• Assignment
The answer is the full set of records below, transcribed exactly.

• Dataset
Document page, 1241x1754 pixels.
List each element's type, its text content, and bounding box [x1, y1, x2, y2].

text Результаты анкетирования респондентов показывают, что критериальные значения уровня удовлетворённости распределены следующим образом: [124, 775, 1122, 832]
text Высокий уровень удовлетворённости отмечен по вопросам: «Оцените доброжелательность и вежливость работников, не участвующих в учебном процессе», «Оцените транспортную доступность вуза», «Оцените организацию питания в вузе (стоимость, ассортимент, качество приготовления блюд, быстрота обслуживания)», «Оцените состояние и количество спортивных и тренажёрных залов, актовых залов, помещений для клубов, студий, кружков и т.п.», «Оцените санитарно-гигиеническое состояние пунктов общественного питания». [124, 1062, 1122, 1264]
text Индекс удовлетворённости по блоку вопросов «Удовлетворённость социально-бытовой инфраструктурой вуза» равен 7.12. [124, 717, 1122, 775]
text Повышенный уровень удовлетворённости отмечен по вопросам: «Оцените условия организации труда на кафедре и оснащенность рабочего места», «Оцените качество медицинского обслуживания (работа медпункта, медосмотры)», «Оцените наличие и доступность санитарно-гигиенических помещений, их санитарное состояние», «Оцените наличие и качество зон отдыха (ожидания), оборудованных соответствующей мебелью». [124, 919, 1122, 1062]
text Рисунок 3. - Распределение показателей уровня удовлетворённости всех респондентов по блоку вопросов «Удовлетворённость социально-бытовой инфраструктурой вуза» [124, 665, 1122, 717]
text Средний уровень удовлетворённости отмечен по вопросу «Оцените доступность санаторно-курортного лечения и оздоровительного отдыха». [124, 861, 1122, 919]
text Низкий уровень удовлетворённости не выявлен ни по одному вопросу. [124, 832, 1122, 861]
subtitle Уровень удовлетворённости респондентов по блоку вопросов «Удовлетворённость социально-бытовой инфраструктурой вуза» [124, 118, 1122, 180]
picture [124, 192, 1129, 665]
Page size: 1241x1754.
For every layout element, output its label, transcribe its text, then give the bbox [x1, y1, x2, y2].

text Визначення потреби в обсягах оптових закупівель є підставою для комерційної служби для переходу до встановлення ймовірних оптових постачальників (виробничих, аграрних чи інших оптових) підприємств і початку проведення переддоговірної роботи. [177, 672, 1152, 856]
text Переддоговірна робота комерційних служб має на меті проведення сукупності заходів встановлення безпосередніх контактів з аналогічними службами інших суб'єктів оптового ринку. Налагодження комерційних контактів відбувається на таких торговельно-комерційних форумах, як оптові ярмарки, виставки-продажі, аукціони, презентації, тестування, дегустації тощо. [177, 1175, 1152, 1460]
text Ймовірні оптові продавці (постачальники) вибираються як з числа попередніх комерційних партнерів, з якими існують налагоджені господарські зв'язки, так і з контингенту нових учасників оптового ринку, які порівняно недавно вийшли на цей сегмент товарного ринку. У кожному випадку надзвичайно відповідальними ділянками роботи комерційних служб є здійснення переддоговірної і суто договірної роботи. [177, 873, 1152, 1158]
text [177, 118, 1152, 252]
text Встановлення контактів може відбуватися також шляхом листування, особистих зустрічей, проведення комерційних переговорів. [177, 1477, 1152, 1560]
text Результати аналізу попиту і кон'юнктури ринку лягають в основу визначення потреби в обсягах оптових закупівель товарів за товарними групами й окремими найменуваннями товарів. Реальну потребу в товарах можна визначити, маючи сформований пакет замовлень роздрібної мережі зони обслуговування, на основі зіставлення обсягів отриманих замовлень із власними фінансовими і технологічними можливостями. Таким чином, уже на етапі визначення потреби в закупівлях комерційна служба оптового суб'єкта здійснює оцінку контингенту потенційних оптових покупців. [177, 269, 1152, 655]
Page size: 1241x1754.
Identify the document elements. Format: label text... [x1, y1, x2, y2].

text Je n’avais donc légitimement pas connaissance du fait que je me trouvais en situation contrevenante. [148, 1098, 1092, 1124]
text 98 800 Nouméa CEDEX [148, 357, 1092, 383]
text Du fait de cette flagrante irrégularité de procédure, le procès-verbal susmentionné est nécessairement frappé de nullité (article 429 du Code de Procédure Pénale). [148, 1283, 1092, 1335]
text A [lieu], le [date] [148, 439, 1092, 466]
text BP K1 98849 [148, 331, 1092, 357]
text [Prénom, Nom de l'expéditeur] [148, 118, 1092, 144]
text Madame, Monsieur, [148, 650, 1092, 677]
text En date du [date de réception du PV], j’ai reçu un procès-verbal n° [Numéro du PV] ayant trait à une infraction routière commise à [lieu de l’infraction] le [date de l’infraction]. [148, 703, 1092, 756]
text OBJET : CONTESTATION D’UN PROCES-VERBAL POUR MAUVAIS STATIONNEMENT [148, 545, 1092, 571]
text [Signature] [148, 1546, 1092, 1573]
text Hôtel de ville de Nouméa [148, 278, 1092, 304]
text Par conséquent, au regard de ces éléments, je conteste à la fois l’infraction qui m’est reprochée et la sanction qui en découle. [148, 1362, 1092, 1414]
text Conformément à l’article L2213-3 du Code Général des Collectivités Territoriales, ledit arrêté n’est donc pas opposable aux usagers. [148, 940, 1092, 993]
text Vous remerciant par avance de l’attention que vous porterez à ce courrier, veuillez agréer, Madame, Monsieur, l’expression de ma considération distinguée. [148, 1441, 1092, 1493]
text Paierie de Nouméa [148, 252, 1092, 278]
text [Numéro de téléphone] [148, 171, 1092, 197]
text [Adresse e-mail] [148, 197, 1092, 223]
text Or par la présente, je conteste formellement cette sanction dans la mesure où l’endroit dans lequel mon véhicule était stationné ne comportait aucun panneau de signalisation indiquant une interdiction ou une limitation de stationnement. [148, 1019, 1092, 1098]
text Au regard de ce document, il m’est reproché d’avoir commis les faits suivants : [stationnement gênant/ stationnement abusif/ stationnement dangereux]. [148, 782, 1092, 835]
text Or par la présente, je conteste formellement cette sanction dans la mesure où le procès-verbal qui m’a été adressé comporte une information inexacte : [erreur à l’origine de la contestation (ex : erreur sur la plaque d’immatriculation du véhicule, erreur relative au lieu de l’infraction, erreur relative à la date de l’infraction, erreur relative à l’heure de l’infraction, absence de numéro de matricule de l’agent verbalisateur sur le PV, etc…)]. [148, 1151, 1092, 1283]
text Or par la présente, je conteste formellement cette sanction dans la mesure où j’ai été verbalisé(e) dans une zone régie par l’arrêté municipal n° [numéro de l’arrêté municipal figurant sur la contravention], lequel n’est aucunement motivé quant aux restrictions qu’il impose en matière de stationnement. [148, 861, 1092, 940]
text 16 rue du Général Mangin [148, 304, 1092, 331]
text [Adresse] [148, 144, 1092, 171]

• Completed exercise
Document page, 1241x1754 pixels.
List each element's type, its text content, and bounding box [x1, y1, x2, y2].

text Результаты анкетирования респондентов показывают, что критериальные значения уровня удовлетворённости распределены следующим образом: [124, 775, 1122, 832]
text Высокий уровень удовлетворённости отмечен по вопросам: «Оцените доброжелательность и вежливость работников, не участвующих в учебном процессе», «Оцените транспортную доступность вуза», «Оцените организацию питания в вузе (стоимость, ассортимент, качество приготовления блюд, быстрота обслуживания)», «Оцените состояние и количество спортивных и тренажёрных залов, актовых залов, помещений для клубов, студий, кружков и т.п.», «Оцените санитарно-гигиеническое состояние пунктов общественного питания». [124, 1062, 1122, 1264]
text Индекс удовлетворённости по блоку вопросов «Удовлетворённость социально-бытовой инфраструктурой вуза» равен 7.12. [124, 717, 1122, 775]
text Повышенный уровень удовлетворённости отмечен по вопросам: «Оцените условия организации труда на кафедре и оснащенность рабочего места», «Оцените качество медицинского обслуживания (работа медпункта, медосмотры)», «Оцените наличие и доступность санитарно-гигиенических помещений, их санитарное состояние», «Оцените наличие и качество зон отдыха (ожидания), оборудованных соответствующей мебелью». [124, 919, 1122, 1062]
text Рисунок 3. - Распределение показателей уровня удовлетворённости всех респондентов по блоку вопросов «Удовлетворённость социально-бытовой инфраструктурой вуза» [124, 665, 1122, 717]
text Средний уровень удовлетворённости отмечен по вопросу «Оцените доступность санаторно-курортного лечения и оздоровительного отдыха». [124, 861, 1122, 919]
text Низкий уровень удовлетворённости не выявлен ни по одному вопросу. [124, 832, 1122, 861]
subtitle Уровень удовлетворённости респондентов по блоку вопросов «Удовлетворённость социально-бытовой инфраструктурой вуза» [124, 118, 1122, 180]
picture [124, 192, 1129, 665]
Page size: 1241x1754.
For every layout element, output its label, transcribe its text, then give the bbox [x1, y1, x2, y2].

text Визначення потреби в обсягах оптових закупівель є підставою для комерційної служби для переходу до встановлення ймовірних оптових постачальників (виробничих, аграрних чи інших оптових) підприємств і початку проведення переддоговірної роботи. [177, 672, 1152, 856]
text Переддоговірна робота комерційних служб має на меті проведення сукупності заходів встановлення безпосередніх контактів з аналогічними службами інших суб'єктів оптового ринку. Налагодження комерційних контактів відбувається на таких торговельно-комерційних форумах, як оптові ярмарки, виставки-продажі, аукціони, презентації, тестування, дегустації тощо. [177, 1175, 1152, 1460]
text Ймовірні оптові продавці (постачальники) вибираються як з числа попередніх комерційних партнерів, з якими існують налагоджені господарські зв'язки, так і з контингенту нових учасників оптового ринку, які порівняно недавно вийшли на цей сегмент товарного ринку. У кожному випадку надзвичайно відповідальними ділянками роботи комерційних служб є здійснення переддоговірної і суто договірної роботи. [177, 873, 1152, 1158]
text [177, 118, 1152, 252]
text Встановлення контактів може відбуватися також шляхом листування, особистих зустрічей, проведення комерційних переговорів. [177, 1477, 1152, 1560]
text Результати аналізу попиту і кон'юнктури ринку лягають в основу визначення потреби в обсягах оптових закупівель товарів за товарними групами й окремими найменуваннями товарів. Реальну потребу в товарах можна визначити, маючи сформований пакет замовлень роздрібної мережі зони обслуговування, на основі зіставлення обсягів отриманих замовлень із власними фінансовими і технологічними можливостями. Таким чином, уже на етапі визначення потреби в закупівлях комерційна служба оптового суб'єкта здійснює оцінку контингенту потенційних оптових покупців. [177, 269, 1152, 655]
Page size: 1241x1754.
Identify the document elements. Format: label text... [x1, y1, x2, y2].

text Je n’avais donc légitimement pas connaissance du fait que je me trouvais en situation contrevenante. [148, 1098, 1092, 1124]
text 98 800 Nouméa CEDEX [148, 357, 1092, 383]
text Du fait de cette flagrante irrégularité de procédure, le procès-verbal susmentionné est nécessairement frappé de nullité (article 429 du Code de Procédure Pénale). [148, 1283, 1092, 1335]
text A [lieu], le [date] [148, 439, 1092, 466]
text BP K1 98849 [148, 331, 1092, 357]
text [Prénom, Nom de l'expéditeur] [148, 118, 1092, 144]
text Madame, Monsieur, [148, 650, 1092, 677]
text En date du [date de réception du PV], j’ai reçu un procès-verbal n° [Numéro du PV] ayant trait à une infraction routière commise à [lieu de l’infraction] le [date de l’infraction]. [148, 703, 1092, 756]
text OBJET : CONTESTATION D’UN PROCES-VERBAL POUR MAUVAIS STATIONNEMENT [148, 545, 1092, 571]
text [Signature] [148, 1546, 1092, 1573]
text Hôtel de ville de Nouméa [148, 278, 1092, 304]
text Par conséquent, au regard de ces éléments, je conteste à la fois l’infraction qui m’est reprochée et la sanction qui en découle. [148, 1362, 1092, 1414]
text Conformément à l’article L2213-3 du Code Général des Collectivités Territoriales, ledit arrêté n’est donc pas opposable aux usagers. [148, 940, 1092, 993]
text Vous remerciant par avance de l’attention que vous porterez à ce courrier, veuillez agréer, Madame, Monsieur, l’expression de ma considération distinguée. [148, 1441, 1092, 1493]
text Paierie de Nouméa [148, 252, 1092, 278]
text [Numéro de téléphone] [148, 171, 1092, 197]
text [Adresse e-mail] [148, 197, 1092, 223]
text Or par la présente, je conteste formellement cette sanction dans la mesure où l’endroit dans lequel mon véhicule était stationné ne comportait aucun panneau de signalisation indiquant une interdiction ou une limitation de stationnement. [148, 1019, 1092, 1098]
text Au regard de ce document, il m’est reproché d’avoir commis les faits suivants : [stationnement gênant/ stationnement abusif/ stationnement dangereux]. [148, 782, 1092, 835]
text Or par la présente, je conteste formellement cette sanction dans la mesure où le procès-verbal qui m’a été adressé comporte une information inexacte : [erreur à l’origine de la contestation (ex : erreur sur la plaque d’immatriculation du véhicule, erreur relative au lieu de l’infraction, erreur relative à la date de l’infraction, erreur relative à l’heure de l’infraction, absence de numéro de matricule de l’agent verbalisateur sur le PV, etc…)]. [148, 1151, 1092, 1283]
text Or par la présente, je conteste formellement cette sanction dans la mesure où j’ai été verbalisé(e) dans une zone régie par l’arrêté municipal n° [numéro de l’arrêté municipal figurant sur la contravention], lequel n’est aucunement motivé quant aux restrictions qu’il impose en matière de stationnement. [148, 861, 1092, 940]
text 16 rue du Général Mangin [148, 304, 1092, 331]
text [Adresse] [148, 144, 1092, 171]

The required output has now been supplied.